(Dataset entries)

= Beginning of Section =

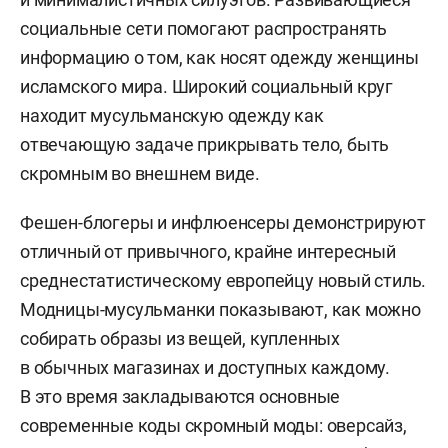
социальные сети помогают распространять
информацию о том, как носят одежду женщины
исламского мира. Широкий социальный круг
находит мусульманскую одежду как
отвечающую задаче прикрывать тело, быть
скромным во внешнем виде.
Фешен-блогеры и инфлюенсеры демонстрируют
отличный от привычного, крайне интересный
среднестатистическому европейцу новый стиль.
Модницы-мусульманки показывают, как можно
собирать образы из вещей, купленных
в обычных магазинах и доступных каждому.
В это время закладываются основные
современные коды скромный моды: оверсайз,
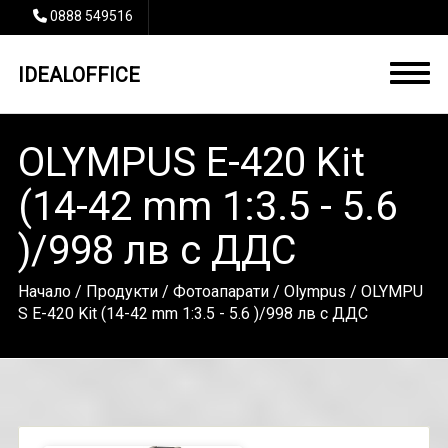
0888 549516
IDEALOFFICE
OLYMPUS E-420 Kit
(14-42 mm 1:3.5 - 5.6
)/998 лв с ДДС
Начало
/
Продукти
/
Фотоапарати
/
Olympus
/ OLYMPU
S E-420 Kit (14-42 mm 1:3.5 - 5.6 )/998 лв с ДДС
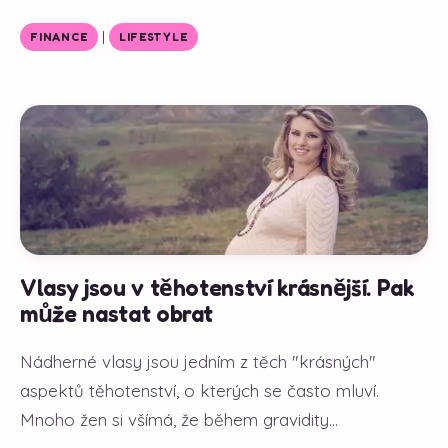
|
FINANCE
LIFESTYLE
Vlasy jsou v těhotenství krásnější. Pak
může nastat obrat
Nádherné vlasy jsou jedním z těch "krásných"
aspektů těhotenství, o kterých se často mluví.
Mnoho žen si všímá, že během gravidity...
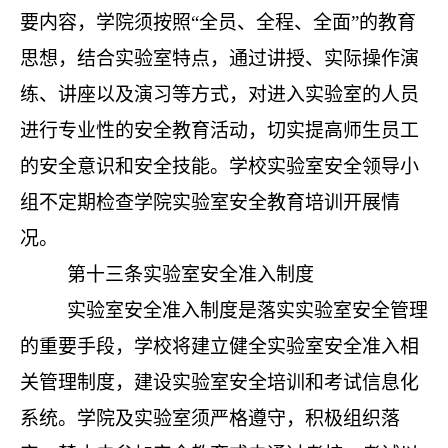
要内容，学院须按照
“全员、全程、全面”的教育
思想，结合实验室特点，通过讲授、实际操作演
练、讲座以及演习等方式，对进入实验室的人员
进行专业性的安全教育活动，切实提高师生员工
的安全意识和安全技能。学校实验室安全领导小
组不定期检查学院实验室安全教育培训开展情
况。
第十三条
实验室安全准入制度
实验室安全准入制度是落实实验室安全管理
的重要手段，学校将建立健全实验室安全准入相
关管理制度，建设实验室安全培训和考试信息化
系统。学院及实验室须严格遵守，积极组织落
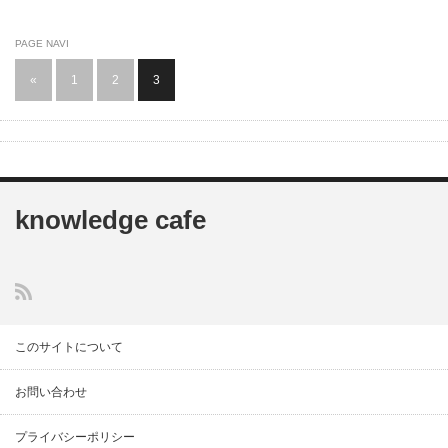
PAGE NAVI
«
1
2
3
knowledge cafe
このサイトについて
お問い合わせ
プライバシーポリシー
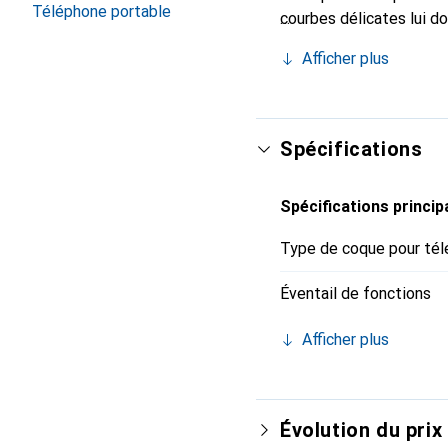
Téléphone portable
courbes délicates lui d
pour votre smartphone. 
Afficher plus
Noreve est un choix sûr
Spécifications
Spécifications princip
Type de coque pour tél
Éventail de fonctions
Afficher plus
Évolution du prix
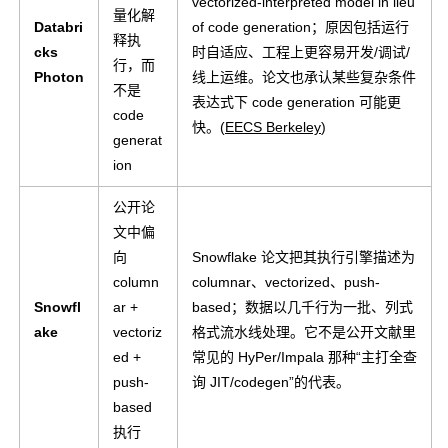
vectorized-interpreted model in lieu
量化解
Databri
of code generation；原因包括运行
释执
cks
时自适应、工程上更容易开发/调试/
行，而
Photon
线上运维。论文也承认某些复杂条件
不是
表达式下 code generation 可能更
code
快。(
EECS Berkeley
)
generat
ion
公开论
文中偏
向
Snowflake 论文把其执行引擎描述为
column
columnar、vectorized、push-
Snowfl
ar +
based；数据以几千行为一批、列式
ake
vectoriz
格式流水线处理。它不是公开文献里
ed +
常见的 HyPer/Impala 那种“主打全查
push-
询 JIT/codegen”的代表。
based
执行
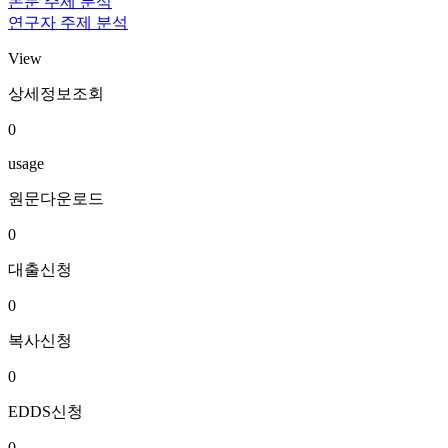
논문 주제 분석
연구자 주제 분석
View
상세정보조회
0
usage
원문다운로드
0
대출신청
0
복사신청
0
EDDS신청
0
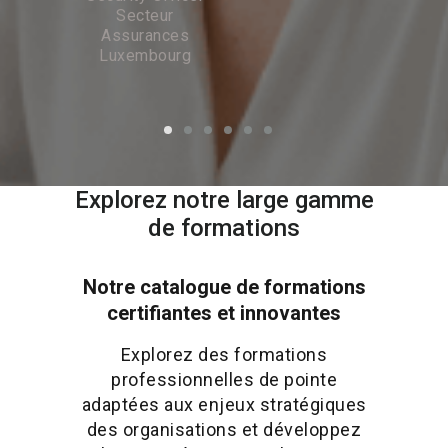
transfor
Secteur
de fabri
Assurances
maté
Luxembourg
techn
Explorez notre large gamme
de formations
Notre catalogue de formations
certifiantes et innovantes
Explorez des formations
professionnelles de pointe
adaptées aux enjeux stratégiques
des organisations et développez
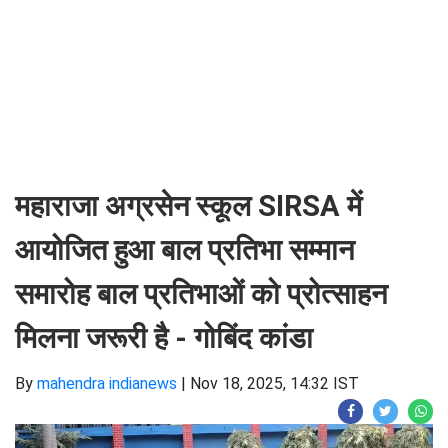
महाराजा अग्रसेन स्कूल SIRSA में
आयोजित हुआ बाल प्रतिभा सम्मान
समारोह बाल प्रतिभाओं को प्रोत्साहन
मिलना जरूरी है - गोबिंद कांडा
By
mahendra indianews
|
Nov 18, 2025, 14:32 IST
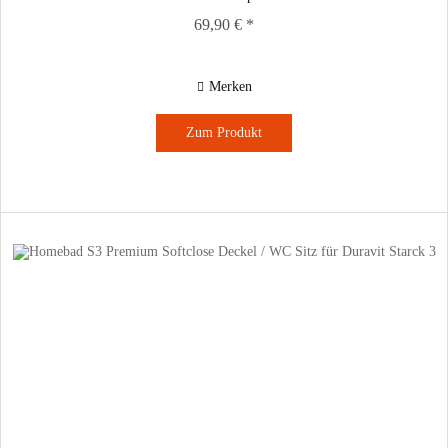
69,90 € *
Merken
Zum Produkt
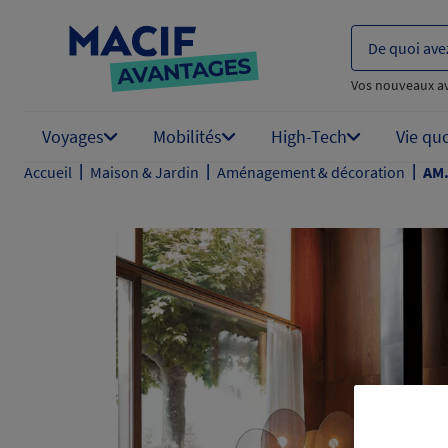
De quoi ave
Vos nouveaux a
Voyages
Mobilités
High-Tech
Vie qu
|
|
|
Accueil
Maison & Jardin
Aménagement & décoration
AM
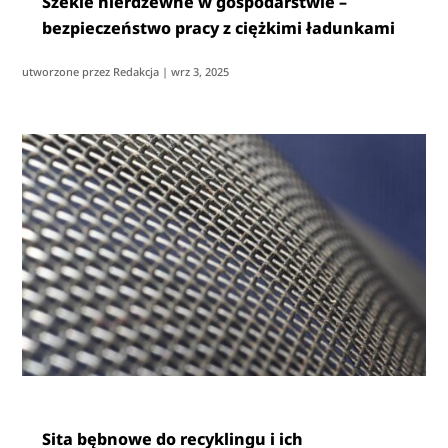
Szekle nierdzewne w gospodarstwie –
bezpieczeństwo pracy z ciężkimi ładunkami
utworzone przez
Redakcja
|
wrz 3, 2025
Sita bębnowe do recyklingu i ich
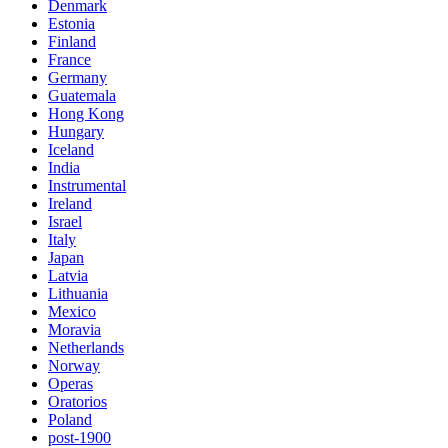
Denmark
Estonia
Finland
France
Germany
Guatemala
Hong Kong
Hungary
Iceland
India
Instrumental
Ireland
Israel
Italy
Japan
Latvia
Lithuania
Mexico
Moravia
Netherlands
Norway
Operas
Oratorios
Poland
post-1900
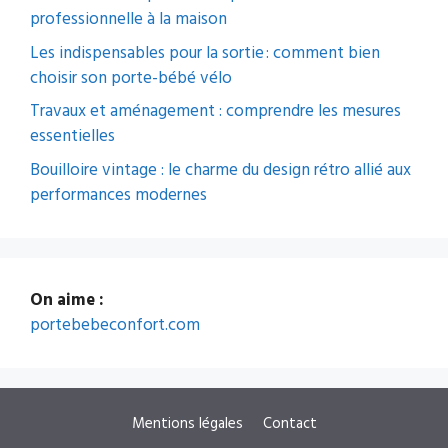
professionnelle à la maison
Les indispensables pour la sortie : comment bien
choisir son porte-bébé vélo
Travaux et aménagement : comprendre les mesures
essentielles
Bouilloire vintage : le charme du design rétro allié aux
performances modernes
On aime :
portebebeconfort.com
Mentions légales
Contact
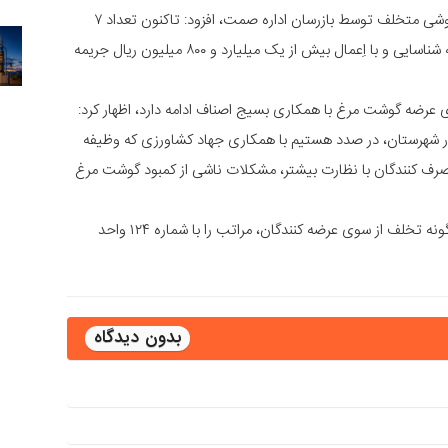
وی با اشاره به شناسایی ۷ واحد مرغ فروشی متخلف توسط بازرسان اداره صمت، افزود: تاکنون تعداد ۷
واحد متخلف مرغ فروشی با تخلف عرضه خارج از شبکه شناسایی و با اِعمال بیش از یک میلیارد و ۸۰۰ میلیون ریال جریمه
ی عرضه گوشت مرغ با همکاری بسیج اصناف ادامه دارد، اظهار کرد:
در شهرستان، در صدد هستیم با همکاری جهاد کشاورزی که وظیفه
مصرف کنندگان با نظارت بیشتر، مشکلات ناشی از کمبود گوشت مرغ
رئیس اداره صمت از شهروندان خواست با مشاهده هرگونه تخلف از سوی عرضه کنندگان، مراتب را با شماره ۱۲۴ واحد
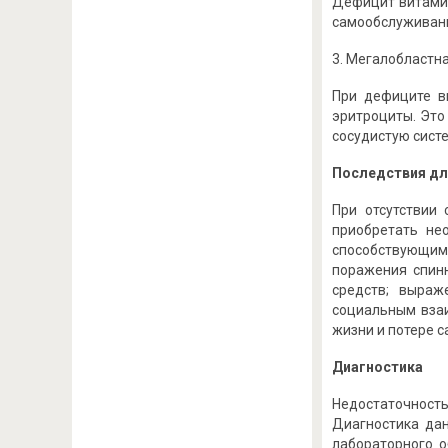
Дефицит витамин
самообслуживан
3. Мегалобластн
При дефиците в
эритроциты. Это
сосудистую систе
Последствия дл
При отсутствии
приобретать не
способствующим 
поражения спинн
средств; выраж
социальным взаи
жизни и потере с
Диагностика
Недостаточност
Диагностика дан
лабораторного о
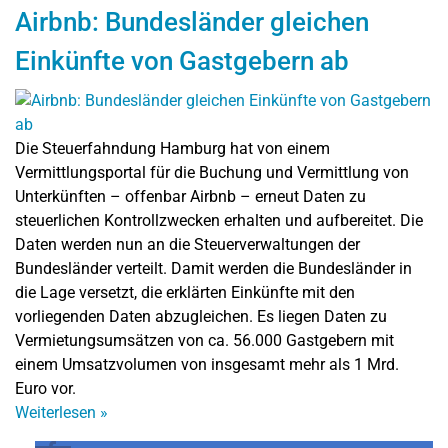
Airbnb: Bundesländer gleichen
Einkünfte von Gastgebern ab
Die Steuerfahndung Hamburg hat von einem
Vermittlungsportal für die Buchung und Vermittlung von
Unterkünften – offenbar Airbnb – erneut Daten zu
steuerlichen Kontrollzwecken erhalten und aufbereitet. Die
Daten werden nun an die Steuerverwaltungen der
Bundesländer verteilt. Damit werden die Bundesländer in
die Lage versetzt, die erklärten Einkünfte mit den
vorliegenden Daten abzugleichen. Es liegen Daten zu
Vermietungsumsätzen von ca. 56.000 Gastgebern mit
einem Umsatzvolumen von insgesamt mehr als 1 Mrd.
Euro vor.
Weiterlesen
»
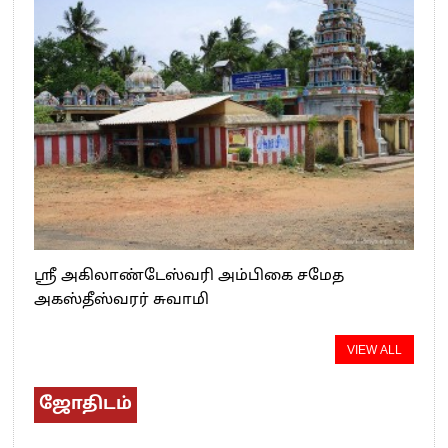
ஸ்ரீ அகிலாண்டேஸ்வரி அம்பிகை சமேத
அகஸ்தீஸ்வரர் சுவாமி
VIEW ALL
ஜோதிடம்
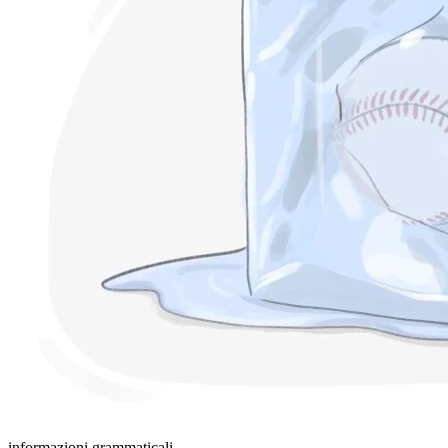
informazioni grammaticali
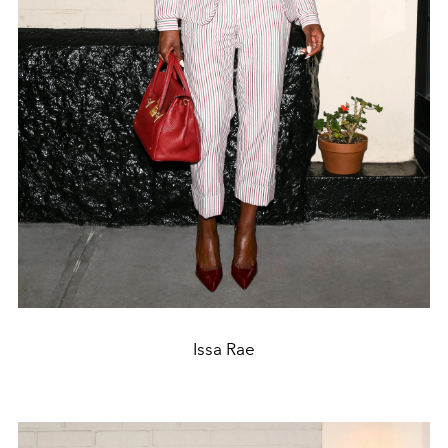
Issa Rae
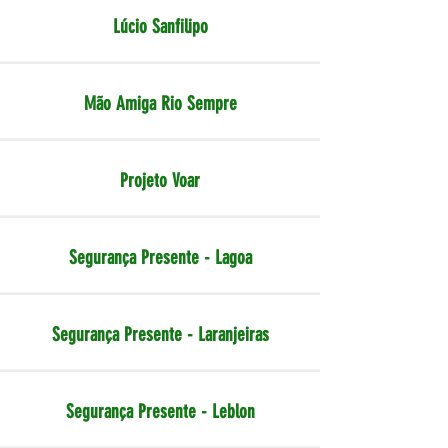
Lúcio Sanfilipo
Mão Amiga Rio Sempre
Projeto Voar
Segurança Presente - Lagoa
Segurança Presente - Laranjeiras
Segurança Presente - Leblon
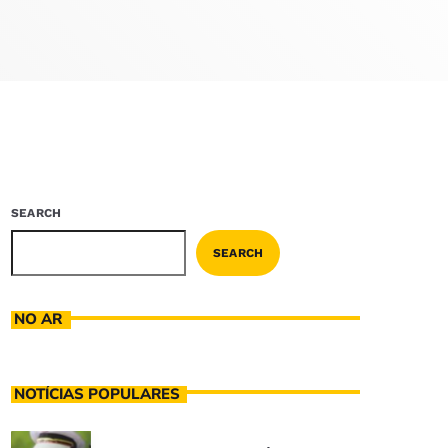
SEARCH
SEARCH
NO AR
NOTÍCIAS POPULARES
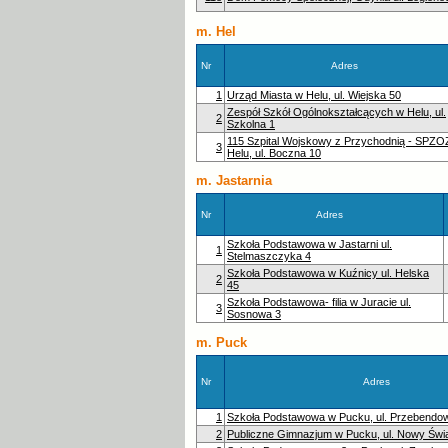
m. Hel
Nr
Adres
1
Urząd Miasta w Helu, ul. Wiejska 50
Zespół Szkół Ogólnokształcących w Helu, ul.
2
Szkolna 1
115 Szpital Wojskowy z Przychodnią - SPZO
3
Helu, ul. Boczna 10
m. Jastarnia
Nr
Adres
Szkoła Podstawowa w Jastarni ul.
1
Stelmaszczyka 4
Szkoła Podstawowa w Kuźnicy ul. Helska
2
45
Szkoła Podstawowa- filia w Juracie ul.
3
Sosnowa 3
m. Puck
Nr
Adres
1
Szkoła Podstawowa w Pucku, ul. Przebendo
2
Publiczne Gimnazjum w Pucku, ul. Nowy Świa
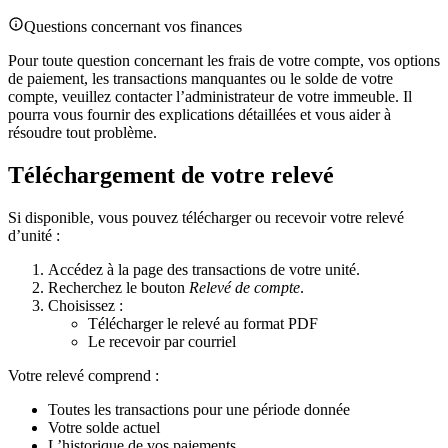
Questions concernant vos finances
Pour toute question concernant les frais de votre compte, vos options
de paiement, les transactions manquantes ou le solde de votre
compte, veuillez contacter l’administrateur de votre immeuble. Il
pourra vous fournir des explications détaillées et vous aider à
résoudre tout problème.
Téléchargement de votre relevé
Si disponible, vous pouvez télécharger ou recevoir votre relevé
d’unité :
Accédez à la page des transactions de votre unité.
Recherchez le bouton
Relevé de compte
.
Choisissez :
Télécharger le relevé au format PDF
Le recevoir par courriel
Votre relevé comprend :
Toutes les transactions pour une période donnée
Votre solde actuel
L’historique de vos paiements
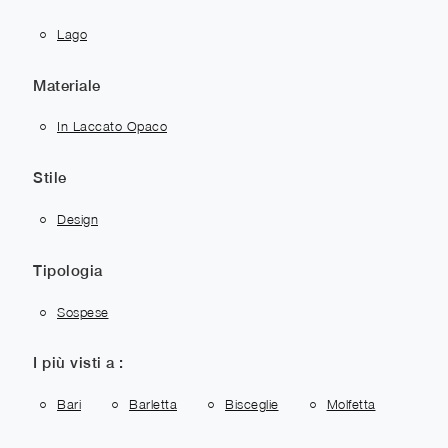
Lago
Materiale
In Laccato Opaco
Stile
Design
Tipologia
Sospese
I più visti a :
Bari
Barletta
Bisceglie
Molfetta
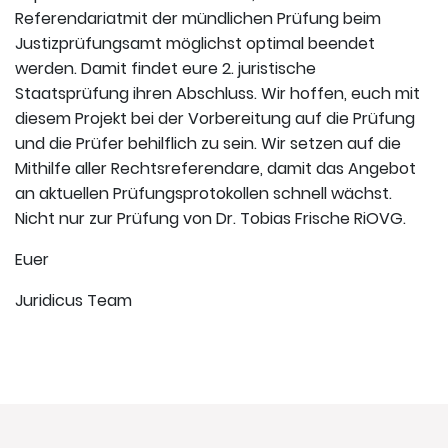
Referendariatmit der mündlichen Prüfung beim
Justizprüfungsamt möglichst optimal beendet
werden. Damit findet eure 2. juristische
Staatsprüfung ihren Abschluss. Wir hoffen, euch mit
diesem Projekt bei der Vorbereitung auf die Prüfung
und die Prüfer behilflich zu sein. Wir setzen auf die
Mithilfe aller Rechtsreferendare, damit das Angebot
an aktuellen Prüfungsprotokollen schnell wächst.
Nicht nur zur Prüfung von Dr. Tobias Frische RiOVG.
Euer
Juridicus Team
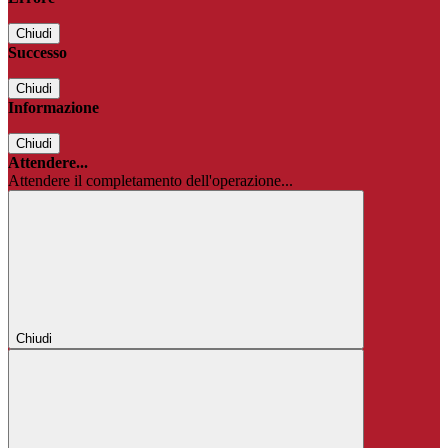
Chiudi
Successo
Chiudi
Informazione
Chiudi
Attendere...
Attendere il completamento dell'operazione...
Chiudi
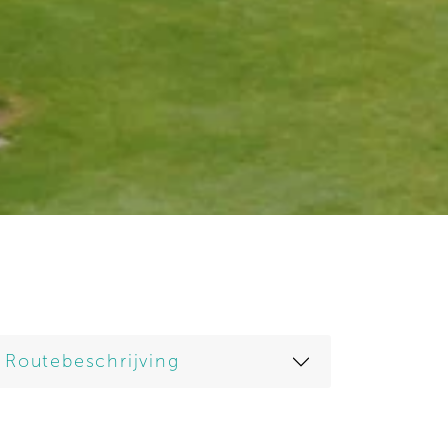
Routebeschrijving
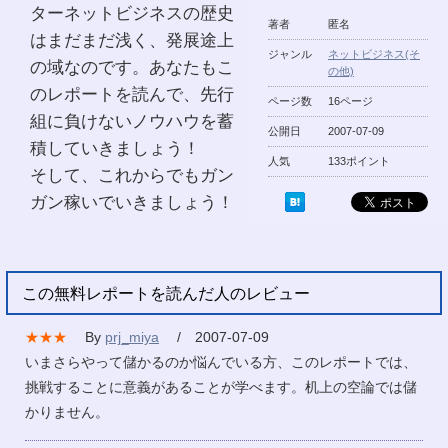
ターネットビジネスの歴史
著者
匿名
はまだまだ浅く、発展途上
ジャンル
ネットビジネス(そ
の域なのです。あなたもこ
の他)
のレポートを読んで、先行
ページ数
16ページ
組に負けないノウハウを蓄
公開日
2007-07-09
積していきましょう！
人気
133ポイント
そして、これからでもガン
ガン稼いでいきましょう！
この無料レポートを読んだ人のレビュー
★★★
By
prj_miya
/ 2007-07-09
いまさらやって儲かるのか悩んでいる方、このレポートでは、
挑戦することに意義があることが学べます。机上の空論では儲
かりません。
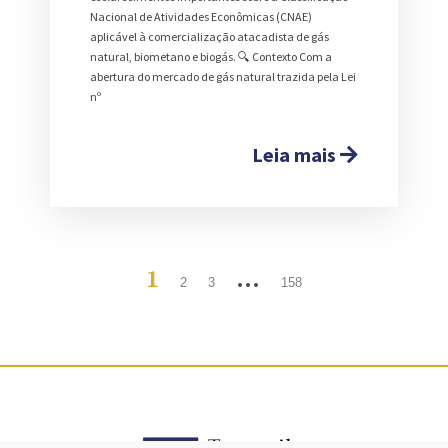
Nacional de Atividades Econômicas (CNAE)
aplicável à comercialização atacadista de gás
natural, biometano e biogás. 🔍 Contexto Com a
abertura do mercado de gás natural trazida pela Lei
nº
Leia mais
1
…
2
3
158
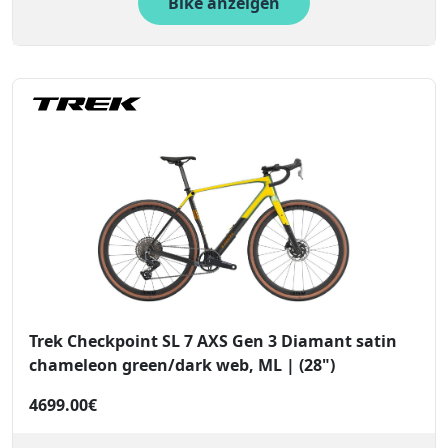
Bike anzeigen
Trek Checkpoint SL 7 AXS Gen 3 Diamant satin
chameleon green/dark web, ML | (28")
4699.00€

= End of Section =

Exercise >> Check each line above for the word "Spécifications". Then state how many lines contain it, and nothing more.

Result of this task >> 2